Data Dinas Perhubungan (Dishub) Kabupaten Bandung mencatat, hingga pukul 18.00 WIB sebanyak 107.454 kendaraan melintas menuju Garut dan Tasikmalaya, sementara 80.192 kendaraan bergerak dari arah sebaliknya menuju Bandung.
Kepala Bidang Pengembangan Transportasi Dishub Kabupaten Bandung, Eric Alam Prabowo, mengatakan kepadatan mulai terjadi sejak petang.
“Seperti prediksi, kepadatan ini memang terjadi karena masih ada arus mudik yang mayoritas mudik lokal dan bercampur dengan arus wisata, sehingga terlihat arus lalu lintas mulai terjadi kepadatan kendaraan karena ada hambatan di Limbangan dan Kadungora,” ujarnya.
Eric menambahkan, kepadatan juga dipicu oleh mulai bergeraknya arus balik dari arah Garut dan Tasikmalaya menuju Bandung.
“Yang tercatat sampai pukul 18.00 WIB ada sekitar 80 ribu kendaraan melintas, sehingga terjadi kepadatan,” katanya.
Meski angka kendaraan malam ini cukup tinggi, Eric belum dapat memastikan apakah jumlah tersebut akan melampaui puncak arus mudik H-2 Lebaran 2026 yang mencapai 150.716 kendaraan dalam 24 jam. “Ini kita masih pantau,” tuturnya.
Dishub Kabupaten Bandung mengimbau masyarakat untuk meningkatkan kewaspadaan, terutama terhadap cuaca ekstrem di jalur berbukit Nagreg.
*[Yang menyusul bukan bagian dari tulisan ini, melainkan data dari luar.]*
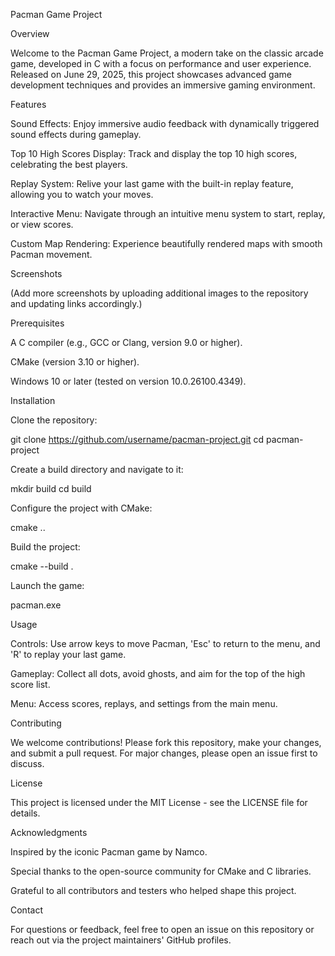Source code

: Pacman Game Project

Overview

Welcome to the Pacman Game Project, a modern take on the classic arcade game, developed in C with a focus on performance and user experience. Released on June 29, 2025, this project showcases advanced game development techniques and provides an immersive gaming environment.

Features





Sound Effects: Enjoy immersive audio feedback with dynamically triggered sound effects during gameplay.



Top 10 High Scores Display: Track and display the top 10 high scores, celebrating the best players.



Replay System: Relive your last game with the built-in replay feature, allowing you to watch your moves.



Interactive Menu: Navigate through an intuitive menu system to start, replay, or view scores.



Custom Map Rendering: Experience beautifully rendered maps with smooth Pacman movement.

Screenshots




(Add more screenshots by uploading additional images to the repository and updating links accordingly.)

Prerequisites





A C compiler (e.g., GCC or Clang, version 9.0 or higher).



CMake (version 3.10 or higher).



Windows 10 or later (tested on version 10.0.26100.4349).

Installation





Clone the repository:

git clone https://github.com/username/pacman-project.git
cd pacman-project



Create a build directory and navigate to it:

mkdir build
cd build



Configure the project with CMake:

cmake ..



Build the project:

cmake --build .



Launch the game:

pacman.exe

Usage





Controls: Use arrow keys to move Pacman, 'Esc' to return to the menu, and 'R' to replay your last game.



Gameplay: Collect all dots, avoid ghosts, and aim for the top of the high score list.



Menu: Access scores, replays, and settings from the main menu.

Contributing

We welcome contributions! Please fork this repository, make your changes, and submit a pull request. For major changes, please open an issue first to discuss.

License

This project is licensed under the MIT License - see the LICENSE file for details.

Acknowledgments





Inspired by the iconic Pacman game by Namco.



Special thanks to the open-source community for CMake and C libraries.



Grateful to all contributors and testers who helped shape this project.

Contact

For questions or feedback, feel free to open an issue on this repository or reach out via the project maintainers' GitHub profiles.
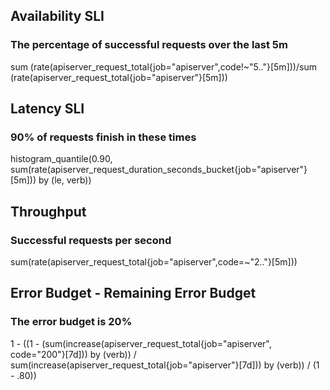 ## Availability SLI
### The percentage of successful requests over the last 5m
sum (rate(apiserver_request_total{job="apiserver",code!~"5.."}[5m]))/sum (rate(apiserver_request_total{job="apiserver"}[5m]))


## Latency SLI
### 90% of requests finish in these times
histogram_quantile(0.90, sum(rate(apiserver_request_duration_seconds_bucket{job="apiserver"}[5m])) by (le, verb))


## Throughput
### Successful requests per second
sum(rate(apiserver_request_total{job="apiserver",code=~"2.."}[5m]))


## Error Budget - Remaining Error Budget
### The error budget is 20%
1 - ((1 - (sum(increase(apiserver_request_total{job="apiserver", code="200"}[7d])) by (verb)) / sum(increase(apiserver_request_total{job="apiserver"}[7d])) by (verb)) / (1 - .80))

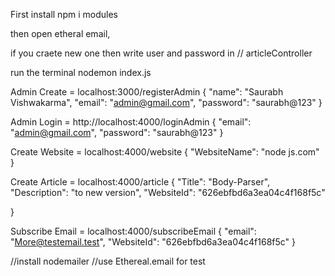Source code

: First install  npm i modules

then open etheral email,

if you craete new one then write user and password in 
// articleController

run the terminal  nodemon index.js

Admin Create = localhost:3000/registerAdmin
{
    "name": "Saurabh Vishwakarma",
    "email": "admin@gmail.com",
    "password": "saurabh@123"
}


Admin Login = http://localhost:4000/loginAdmin
{
    "email": "admin@gmail.com",
    "password": "saurabh@123"
}

Create Website = localhost:4000/website
{
    "WebsiteName": "node js.com"
}

Create Article = localhost:4000/article
{
    "Title": "Body-Parser",
    "Description": "to new version",
    "WebsiteId": "626ebfbd6a3ea04c4f168f5c"
    
}

Subscribe Email = localhost:4000/subscribeEmail
{
    "email": "More@testemail.test",
    "WebsiteId": "626ebfbd6a3ea04c4f168f5c"
}

//install nodemailer 
//use Ethereal.email for test



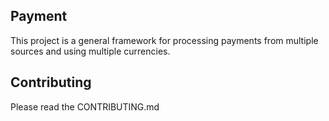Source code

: ## Payment

This project is a general framework for processing payments from multiple sources and using multiple currencies.

## Contributing

Please read the CONTRIBUTING.md
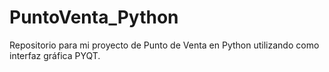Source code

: # PuntoVenta_Python
Repositorio para mi proyecto de Punto de Venta en Python utilizando como interfaz gráfica PYQT.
Pemudik juga diminta menghindari penggunaan sepeda motor pada malam hari dan memanfaatkan fasilitas mudik gratis yang disediakan pemerintah.
“Kewaspadaan perlu ditingkatkan karena jalur Nagreg memiliki kontur jalan berbukit dengan tanjakan dan turunan curam yang semakin berbahaya ketika cuaca ekstrem melanda,” kata Eric.